- Task data:
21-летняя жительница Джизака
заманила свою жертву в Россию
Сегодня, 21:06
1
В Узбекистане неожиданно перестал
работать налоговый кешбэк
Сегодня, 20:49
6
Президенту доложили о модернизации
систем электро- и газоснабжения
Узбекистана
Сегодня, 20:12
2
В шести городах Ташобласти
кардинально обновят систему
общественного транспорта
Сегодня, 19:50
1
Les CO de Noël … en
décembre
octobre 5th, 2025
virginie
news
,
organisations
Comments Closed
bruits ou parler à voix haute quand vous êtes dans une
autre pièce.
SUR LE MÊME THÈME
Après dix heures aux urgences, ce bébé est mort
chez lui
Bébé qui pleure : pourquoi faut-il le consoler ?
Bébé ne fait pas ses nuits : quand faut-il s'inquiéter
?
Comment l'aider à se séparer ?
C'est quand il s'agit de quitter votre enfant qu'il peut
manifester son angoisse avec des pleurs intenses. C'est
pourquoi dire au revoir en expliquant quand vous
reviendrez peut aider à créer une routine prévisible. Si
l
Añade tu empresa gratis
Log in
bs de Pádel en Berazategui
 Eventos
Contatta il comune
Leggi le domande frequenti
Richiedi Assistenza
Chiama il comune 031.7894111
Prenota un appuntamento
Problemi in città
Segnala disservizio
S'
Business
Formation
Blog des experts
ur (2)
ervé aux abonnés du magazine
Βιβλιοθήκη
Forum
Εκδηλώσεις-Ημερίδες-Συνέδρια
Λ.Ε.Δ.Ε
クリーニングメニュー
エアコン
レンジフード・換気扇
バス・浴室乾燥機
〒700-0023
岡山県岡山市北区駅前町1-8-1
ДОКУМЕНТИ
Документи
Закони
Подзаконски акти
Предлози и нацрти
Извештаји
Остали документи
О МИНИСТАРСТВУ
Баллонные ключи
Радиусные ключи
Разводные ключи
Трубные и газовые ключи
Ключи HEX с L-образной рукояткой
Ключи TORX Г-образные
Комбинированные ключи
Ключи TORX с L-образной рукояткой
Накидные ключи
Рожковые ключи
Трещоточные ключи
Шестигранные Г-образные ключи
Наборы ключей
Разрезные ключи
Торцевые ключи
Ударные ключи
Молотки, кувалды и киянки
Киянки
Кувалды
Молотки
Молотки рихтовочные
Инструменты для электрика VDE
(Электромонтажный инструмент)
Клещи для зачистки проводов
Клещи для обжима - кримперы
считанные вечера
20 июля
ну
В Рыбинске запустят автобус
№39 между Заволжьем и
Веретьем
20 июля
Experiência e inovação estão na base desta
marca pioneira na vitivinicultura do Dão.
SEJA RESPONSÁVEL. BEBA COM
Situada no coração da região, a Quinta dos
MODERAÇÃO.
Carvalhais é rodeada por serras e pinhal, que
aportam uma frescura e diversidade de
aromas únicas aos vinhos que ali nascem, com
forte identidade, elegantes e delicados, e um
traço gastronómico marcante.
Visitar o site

- Prompt: Take the line that holds "Остали документи" as the first and the last line of the material as the final one. Print that span exactly, both ends included.

- Your solution:
Остали документи
О МИНИСТАРСТВУ
Баллонные ключи
Радиусные ключи
Разводные ключи
Трубные и газовые ключи
Ключи HEX с L-образной рукояткой
Ключи TORX Г-образные
Комбинированные ключи
Ключи TORX с L-образной рукояткой
Накидные ключи
Рожковые ключи
Трещоточные ключи
Шестигранные Г-образные ключи
Наборы ключей
Разрезные ключи
Торцевые ключи
Ударные ключи
Молотки, кувалды и киянки
Киянки
Кувалды
Молотки
Молотки рихтовочные
Инструменты для электрика VDE
(Электромонтажный инструмент)
Клещи для зачистки проводов
Клещи для обжима - кримперы
считанные вечера
20 июля
ну
В Рыбинске запустят автобус
№39 между Заволжьем и
Веретьем
20 июля
Experiência e inovação estão na base desta
marca pioneira na vitivinicultura do Dão.
SEJA RESPONSÁVEL. BEBA COM
Situada no coração da região, a Quinta dos
MODERAÇÃO.
Carvalhais é rodeada por serras e pinhal, que
aportam uma frescura e diversidade de
aromas únicas aos vinhos que ali nascem, com
forte identidade, elegantes e delicados, e um
traço gastronómico marcante.
Visitar o site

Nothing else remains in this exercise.